Work task ::
Filter the entries, keeping every line with the word "lines".

Stored items ::
== Segment start ==
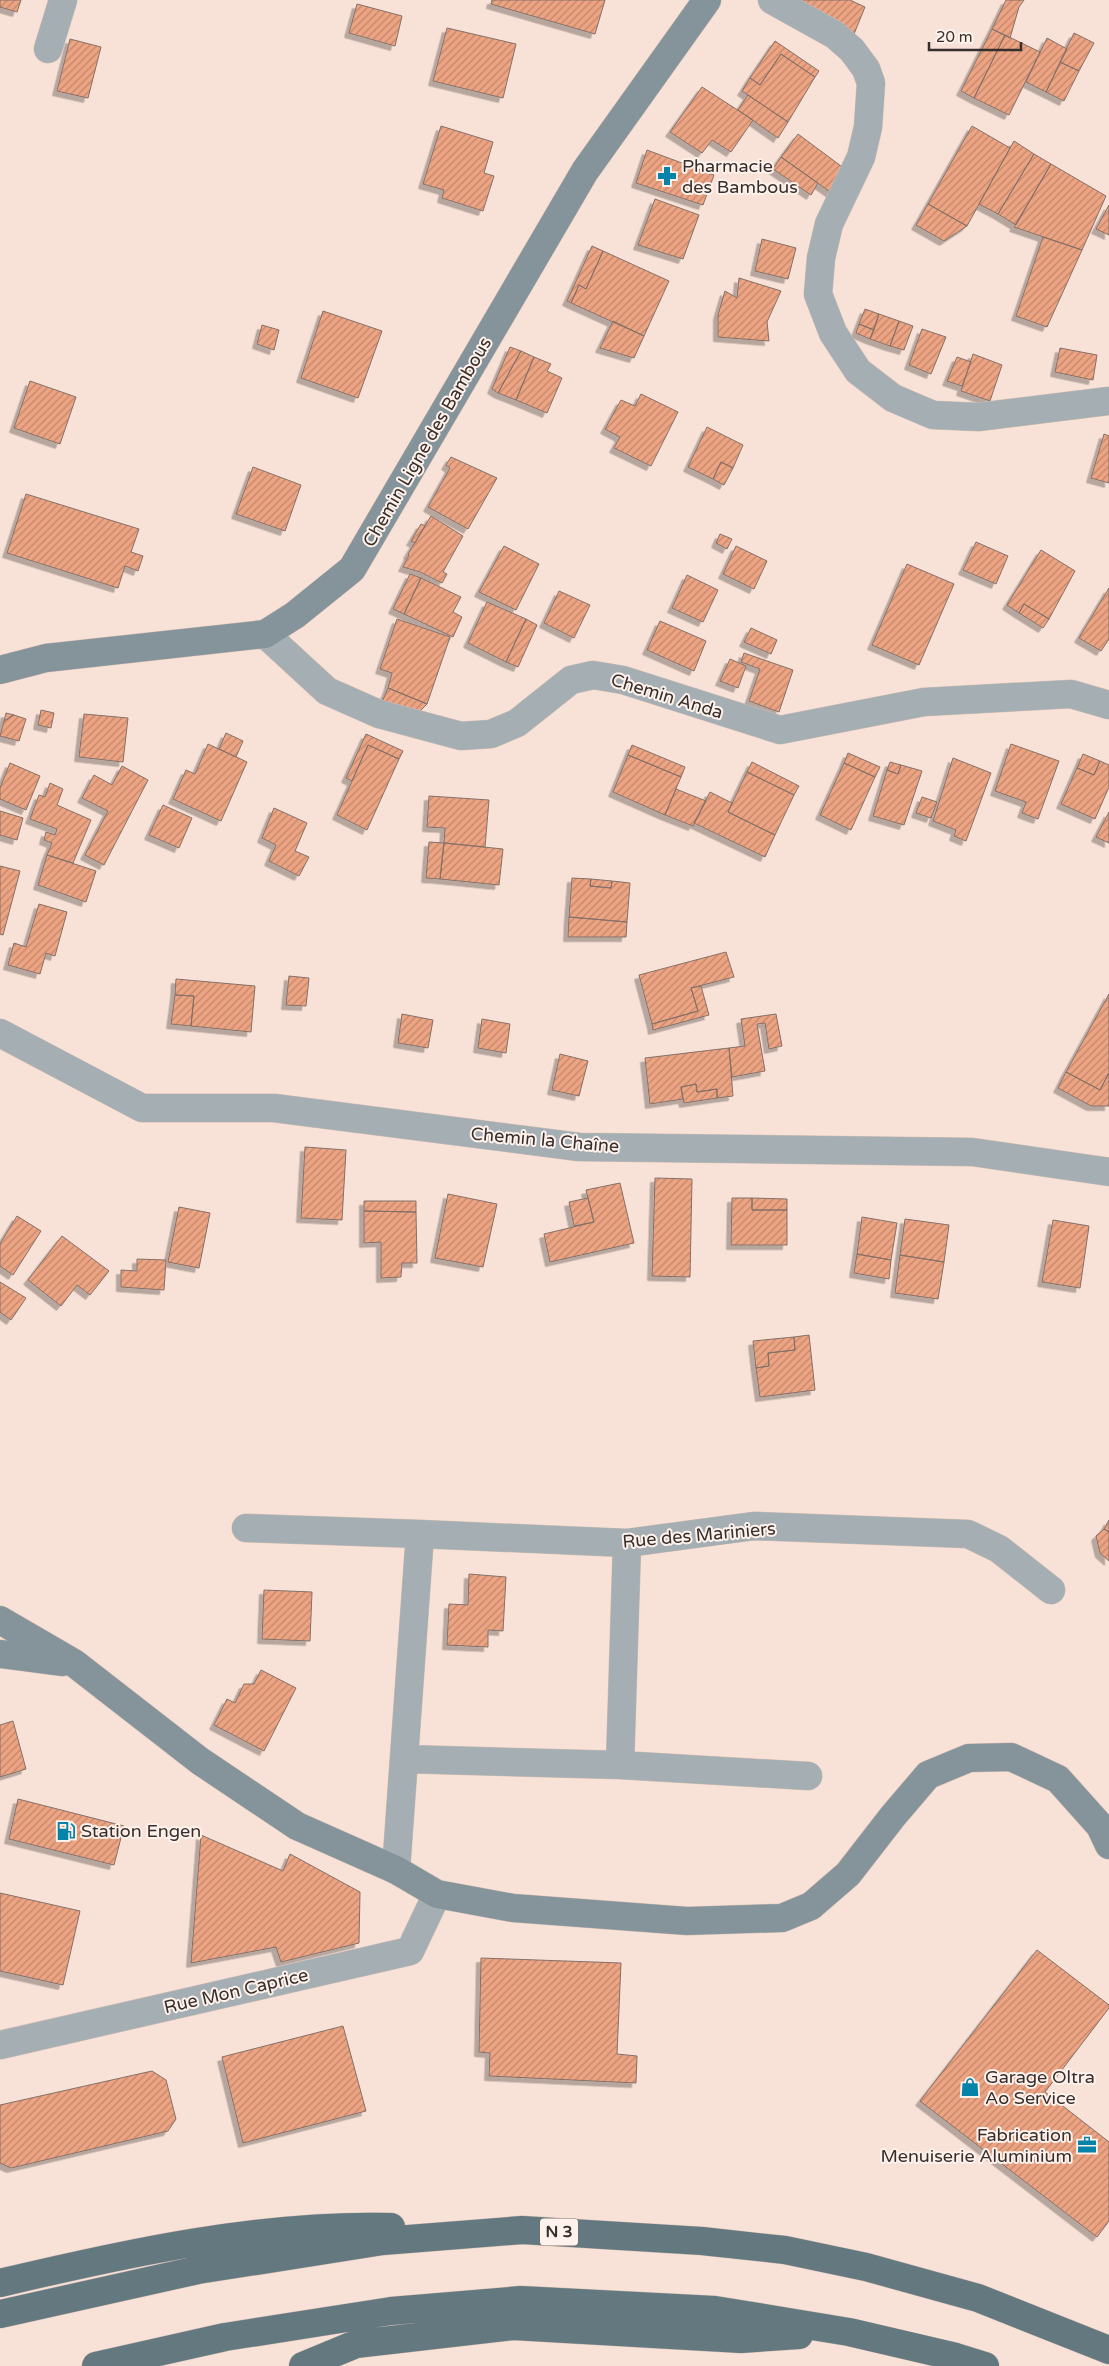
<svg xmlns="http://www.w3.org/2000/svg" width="1109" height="2366" font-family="'Varela Round',sans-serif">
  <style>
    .building { fill: url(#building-hatch); stroke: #847068; filter: url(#shadow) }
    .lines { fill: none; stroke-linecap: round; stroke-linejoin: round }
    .minor-casing { stroke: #d1beb5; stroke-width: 29 }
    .secondary-casing { stroke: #d1beb5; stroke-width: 29 }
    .trunk-casing { stroke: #d1beb5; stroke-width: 29 }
    .minor { stroke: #a5afb3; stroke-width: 28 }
    .secondary { stroke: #85939a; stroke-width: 28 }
    .trunk { stroke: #64787f; stroke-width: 28 }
    .labels { text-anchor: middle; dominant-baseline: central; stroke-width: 4; stroke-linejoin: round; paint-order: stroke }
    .shield { fill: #fff1eb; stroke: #726864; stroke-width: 1 }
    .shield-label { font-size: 16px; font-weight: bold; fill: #362e2a }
    .poi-label { font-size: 18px; fill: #362e2a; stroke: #fff1eb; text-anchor: start }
    .street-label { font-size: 18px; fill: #362e2a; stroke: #fff1eb }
  </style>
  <defs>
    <pattern id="building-hatch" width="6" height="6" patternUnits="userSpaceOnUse" patternTransform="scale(1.25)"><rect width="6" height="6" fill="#eda483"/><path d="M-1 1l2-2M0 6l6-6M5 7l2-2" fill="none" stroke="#c1866b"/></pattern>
    <filter id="shadow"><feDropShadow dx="-4.5" dy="4.5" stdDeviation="0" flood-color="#0004"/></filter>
  </defs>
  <rect width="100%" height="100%" fill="#f8e2d8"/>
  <path class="building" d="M0,0H21L17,12L0,7Z
    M492,0H605L595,34L491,4Z
    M787,0H850L865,7L854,34Z
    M1006,0H1024L1019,7L1010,38L992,29Z
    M357,4L402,16L395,46L349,33Z
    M447,28L516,44L503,98L433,81Z
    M992,29L1005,35L974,98L961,91Z
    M1074,33L1094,43L1079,71L1060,62Z
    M1005,35L1040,52L1009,115L974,98Z
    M1047,38L1067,49L1046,92L1026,82Z
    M70,39L101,47L88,98L57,91Z
    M775,41L819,71L815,77L781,54L760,85L750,78Z
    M781,54L815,77L788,122L742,91L750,78L760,85Z
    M1060,62L1079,71L1064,101L1046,92Z
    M702,87L753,120L731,152L712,140L702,153L670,132Z
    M748,95L788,122L778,138L738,110Z
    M441,126L493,142L484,173L494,176L483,211L442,198L444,190L423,184Z
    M972,126L1010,148L967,226L928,204Z
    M798,134L845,169L833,194L781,157Z
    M1014,141L1034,154L998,214L979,204Z
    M647,150L714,175L703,205L636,183Z
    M1034,154L1051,164L1016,225L998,214Z
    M781,157L818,183L811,195L773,169Z
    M1051,164L1106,196L1082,250L1014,227Z
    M655,199L699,215L683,259L638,245Z
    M928,204L967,226L944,241L916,225Z
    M1109,205V235L1096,229Z
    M1043,237L1082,250L1047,327L1016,316Z
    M762,239L796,248L788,279L755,271Z
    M592,246L603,251L586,289L579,285L571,303L567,301Z
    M603,251L669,281L644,336L571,303L579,285L586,289Z
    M739,278L781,291L767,322L769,341L718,337V315L725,291L737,298Z
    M865,309L879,314L874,330L859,324Z
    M323,311L382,331L358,398L301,378Z
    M879,314L899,321L890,346L870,339Z
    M613,321L644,336L634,358L600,348Z
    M899,321L913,326L904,350L890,346Z
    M859,324L874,330L870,339L856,333Z
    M262,325L279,330L274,350L257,344Z
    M922,329L946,337L931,374L909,365Z
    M510,347L521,351L498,393L492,389Z
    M1060,348L1097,355L1093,380L1055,372Z
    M521,351L534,357L516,400L498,393Z
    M973,354L1002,365L990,401L961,391Z
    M534,357L551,364L547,371L562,378L547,413L516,400Z
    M957,357L971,362L962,386L947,381Z
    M30,381L76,397L60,444L14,428Z
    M641,394L678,412L651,466L614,448L620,437L605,429L621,400L635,406Z
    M707,427L743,445L733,468L721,462L713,479L688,467Z
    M1104,434L1109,436V483L1091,478Z
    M451,457L497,478L468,529L428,507L450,468L446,465Z
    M721,462L733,468L724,485L713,479Z
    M253,467L301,485L285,531L236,514Z
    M26,494L139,529L131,552L143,556L138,571L125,566L118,588L7,553Z
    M431,516L463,536L443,572L447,574L442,583L420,572L403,567L409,555L408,554Z
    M421,524L425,526L415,543L411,541Z
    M720,534L732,539L727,549L716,543Z
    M976,542L1008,556L996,584L963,570Z
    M504,546L539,564L516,610L479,592Z
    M736,546L767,561L754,589L723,574Z
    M1041,550L1075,571L1049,619L1024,604L1019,613L1007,605Z
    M907,564L954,584L919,665L872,645Z
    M410,574L421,578L404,614L393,609Z
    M687,575L718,590L703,622L672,608Z
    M421,578L461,597L453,612L462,617L453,637L404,614Z
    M1109,588V639L1101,651L1079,638Z
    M559,591L590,605L574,638L544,623Z
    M487,602L526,619L506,662L468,643Z
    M1024,604L1049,619L1043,628L1019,613Z
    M397,619L450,637L427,704L388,688L392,673L380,669Z
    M526,619L537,625L518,667L506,662Z
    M660,621L706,641L694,671L647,650Z
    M751,628L777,640L771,654L744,642Z
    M744,653L793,670L779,712L749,701L760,669L741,662Z
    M730,659L746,666L738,688L720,681Z
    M388,688L427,704L415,716L382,702Z
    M41,710L54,713L51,728L38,725Z
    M6,713L14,715L4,721Z
    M84,714L128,718L123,762L79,757Z
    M14,715L26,719L19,741L0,736L4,721Z
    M226,733L243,741L236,757L219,749Z
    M366,734L403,751L399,759L368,745L352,781L346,778Z
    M208,744L247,762L221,821L173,799L186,770L195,774Z
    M1011,744L1059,761L1038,819L1022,813L1026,802L995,791Z
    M368,745L399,759L367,830L337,815Z
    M632,745L685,767L681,777L628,755Z
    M848,753L880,767L875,777L844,763Z
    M1083,754L1100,761L1094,775L1077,768Z
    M628,755L681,777L665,815L613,792Z
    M953,758L991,773L966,841L954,836L956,830L933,821Z
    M1100,761L1109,765V787L1095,819L1061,804L1077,768L1094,775Z
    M752,762L799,786L794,795L747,772Z
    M890,762L901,765L898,774L887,770Z
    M10,763L40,776L26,810L0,799V788Z
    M844,763L875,777L851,830L820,815Z
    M901,765L922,771L904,825L873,816L887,770L898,774Z
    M122,766L148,780L104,865L85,855L108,811L82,798L94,775L112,785Z
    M747,772L794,795L775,835L728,812Z
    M50,783L63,789L57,805L91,820L73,863L47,855L52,843L44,840L46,832L55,835L57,829L30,819L39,795L45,797Z
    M676,789L706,801L693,826L665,815Z
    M710,792L732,803L728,812L775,835L765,857L694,823Z
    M429,796L489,800L485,847L444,843L445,828L427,827Z
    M922,797L937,802L931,818L916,813Z
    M163,805L192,818L179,848L149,835Z
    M274,808L307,823L295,851L309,857L299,876L269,861L276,845L262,838Z
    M0,811L23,818L17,840L0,835Z
    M1109,812V843L1096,837Z
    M429,842L444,843L440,879L426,878Z
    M444,843L503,849L499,885L440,879Z
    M47,855L96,871L86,902L38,885Z
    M0,866L20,871L3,935L0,934Z
    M572,878L591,879L590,886L611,888L612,881L630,883L627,922L569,917Z
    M591,879L612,881L611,888L590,886Z
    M39,904L67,912L55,956L46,953L40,974L8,965L14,943L26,947Z
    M569,917L627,922L626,937H568Z
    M726,952L734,977L691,988L698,1011L652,1024L639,975Z
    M289,976L309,978L306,1006L286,1005Z
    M176,979L255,986L251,1032L191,1026L194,996L175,995Z
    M701,986L709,1015L653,1030L652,1024L698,1011L691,988Z
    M1109,994V1073L1100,1090L1066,1072Z
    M175,995L194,996L191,1026L171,1024Z
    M402,1014L433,1020L428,1048L398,1043Z
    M776,1014L782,1046L769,1049L765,1023L757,1024L765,1071L732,1077L729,1048L745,1046L741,1019Z
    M482,1019L510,1024L506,1053L478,1048Z
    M729,1048L733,1096L717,1098V1089L697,1092L696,1084L681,1087L683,1099L650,1104L645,1058Z
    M560,1054L588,1061L579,1096L552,1090Z
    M1066,1072L1100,1090L1109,1073V1106H1091L1058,1088Z
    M696,1084L697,1092L717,1089V1098L684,1103L681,1087Z
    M305,1147L346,1150L342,1220L301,1218Z
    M655,1178L692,1179L690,1277L652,1276Z
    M620,1183L634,1243L550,1262L544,1234L594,1222L586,1190Z
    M448,1194L497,1204L483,1267L435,1258Z
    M588,1198L594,1222L574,1226L569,1202Z
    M732,1198H752V1210H787V1245H731Z
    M752,1198L787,1199V1210H752Z
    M364,1201H416V1212L364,1211Z
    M179,1207L210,1213L199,1268L168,1262Z
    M364,1211L416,1212L417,1263H402L401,1277L381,1278V1242L364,1243Z
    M17,1216L41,1231L13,1275L0,1266V1244Z
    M862,1217L897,1223L891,1260L857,1254Z
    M905,1219L949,1225L944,1262L900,1255Z
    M1053,1220L1089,1226L1080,1288L1042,1282Z
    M62,1236L109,1271L90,1295L77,1285L61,1306L28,1280Z
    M857,1254L891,1260L889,1279L854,1273Z
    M900,1255L944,1262L938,1299L895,1293Z
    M137,1259L166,1260L164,1290L121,1287V1270L137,1271Z
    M0,1282L26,1298L11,1320L0,1312Z
    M809,1335L815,1390L760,1397L756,1368L769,1366L768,1353L795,1350L794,1337Z
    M794,1337L795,1350L768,1353L769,1366L756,1368L753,1341Z
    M1109,1520V1532L1104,1529Z
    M1104,1529L1109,1532V1561L1100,1553L1096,1536Z
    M469,1574L506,1577L503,1631L488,1630V1647L447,1645L449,1604L468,1605Z
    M264,1590L312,1592L310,1641L262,1639Z
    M261,1670L296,1688L264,1751L214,1725L227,1699L235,1703L244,1684H254Z
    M13,1721L26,1769L0,1777V1725Z
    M18,1799L124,1826L114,1865L9,1839Z
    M201,1835L283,1871L290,1854L360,1892L359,1943L281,1962L276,1947L191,1963Z
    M0,1893L80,1911L63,1985L0,1971Z
    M1037,1950L1109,2005V2008L1045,2092L1109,2142V2221L1097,2237L920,2101Z
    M481,1958L621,1963L617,2054L637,2056L636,2083L489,2076L490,2053L479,2052Z
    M343,2026L366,2111L243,2143L222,2057Z
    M152,2071L166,2080L176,2119L168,2131L11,2168L0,2163V2105Z"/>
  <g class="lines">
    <g class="minor-casing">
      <path id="minor" d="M772,0L835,35L852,50L866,69L871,83L868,127L861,157L829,224L821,258L818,294L833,333L858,371L893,398L933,415L978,417L1109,401
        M48,49L63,0
        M265,634L327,691L379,714L461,736L491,734L517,723L571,680L593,675L623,680L780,730L924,702L1071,694L1109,705
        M0,1033L142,1108H274L579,1147L972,1152L1109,1172
        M246,1528L420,1534
        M404,1759L620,1765L808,1776
        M620,1765L627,1543
        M396,1870L420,1534L627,1543L754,1526L968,1534L999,1549L1051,1590
        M0,2045L410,1951L437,1894"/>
    </g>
    <g class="secondary-casing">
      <path id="secondary" d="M0,670L46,658L265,634L295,615L352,569L585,171L707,0
        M0,1620L74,1663L200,1761L297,1826L396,1870L437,1894L513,1908L687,1921L782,1918L811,1906L848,1874L893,1816L928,1775L969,1758L1011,1757L1058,1779L1100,1826L1109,1845
        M0,1654L63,1662"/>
    </g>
    <g class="trunk-casing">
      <path id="trunk" d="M0,2283C127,2253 259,2224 391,2227
        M0,2314L198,2270L383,2241L522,2230L702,2241L785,2250L866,2267L978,2298L1109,2350
        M96,2366L225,2337L391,2311L521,2300L715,2310L849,2332L956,2357L985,2366
        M303,2366L356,2344L513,2326L741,2339L799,2335"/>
    </g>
    <use href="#minor" class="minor"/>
    <use href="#secondary" class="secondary"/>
    <use href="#trunk" class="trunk"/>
  </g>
  <defs>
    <g id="pharmacy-bare" transform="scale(1.5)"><path d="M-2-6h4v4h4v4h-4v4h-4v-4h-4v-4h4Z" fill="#0583a8" stroke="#fff1eb" stroke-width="2.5" paint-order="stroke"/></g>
    <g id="fuel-bare" transform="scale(1.5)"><path d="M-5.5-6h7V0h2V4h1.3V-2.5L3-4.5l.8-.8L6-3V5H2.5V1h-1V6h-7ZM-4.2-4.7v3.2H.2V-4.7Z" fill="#0583a8" stroke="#fff1eb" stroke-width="2.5" paint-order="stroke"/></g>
    <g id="shop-bare" transform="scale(1.5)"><path d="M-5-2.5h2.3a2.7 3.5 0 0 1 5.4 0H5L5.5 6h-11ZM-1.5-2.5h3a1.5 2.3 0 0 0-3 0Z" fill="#0583a8" stroke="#fff1eb" stroke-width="2.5" paint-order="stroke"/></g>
    <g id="office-bare" transform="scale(1.5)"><path d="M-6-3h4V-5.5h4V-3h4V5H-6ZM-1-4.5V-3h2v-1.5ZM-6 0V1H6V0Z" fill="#0583a8" stroke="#fff1eb" stroke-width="2.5" paint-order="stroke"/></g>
  </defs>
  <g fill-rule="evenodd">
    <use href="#pharmacy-bare" x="667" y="176"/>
    <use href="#fuel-bare" x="66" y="1831"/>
    <use href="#shop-bare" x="970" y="2087"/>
    <use href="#office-bare" x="1087" y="2145"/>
  </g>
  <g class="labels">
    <rect class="shield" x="540" y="2218.5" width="38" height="27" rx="4"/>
    <g class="shield-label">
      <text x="559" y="2232">N 3</text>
    </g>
    <g class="poi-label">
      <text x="682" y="166">Pharmacie<tspan x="682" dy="21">des Bambous</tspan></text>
      <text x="81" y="1831">Station Engen</text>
      <text x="985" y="2077">Garage Oltra<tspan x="985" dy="21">Ao Service</tspan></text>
      <text x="1072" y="2135" text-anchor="end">Fabrication<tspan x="1072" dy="21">Menuiserie Aluminium</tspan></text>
    </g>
    <g class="street-label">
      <text transform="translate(427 442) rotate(-60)">Chemin Ligne des Bambous</text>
      <text transform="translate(667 696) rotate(17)">Chemin Anda</text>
      <text transform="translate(545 1140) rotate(5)">Chemin la Chaîne</text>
      <text transform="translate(699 1535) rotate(-5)">Rue des Mariniers</text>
      <text transform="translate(236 1991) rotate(-13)">Rue Mon Caprice</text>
    </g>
  </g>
  <path d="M929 42v8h92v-8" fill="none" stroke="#362e2a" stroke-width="2.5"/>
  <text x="936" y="42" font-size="15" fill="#362e2a" stroke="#fff1eb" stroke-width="4" paint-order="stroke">20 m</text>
</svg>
== Segment end ==
Response below ::
    .lines { fill: none; stroke-linecap: round; stroke-linejoin: round }
  <g class="lines">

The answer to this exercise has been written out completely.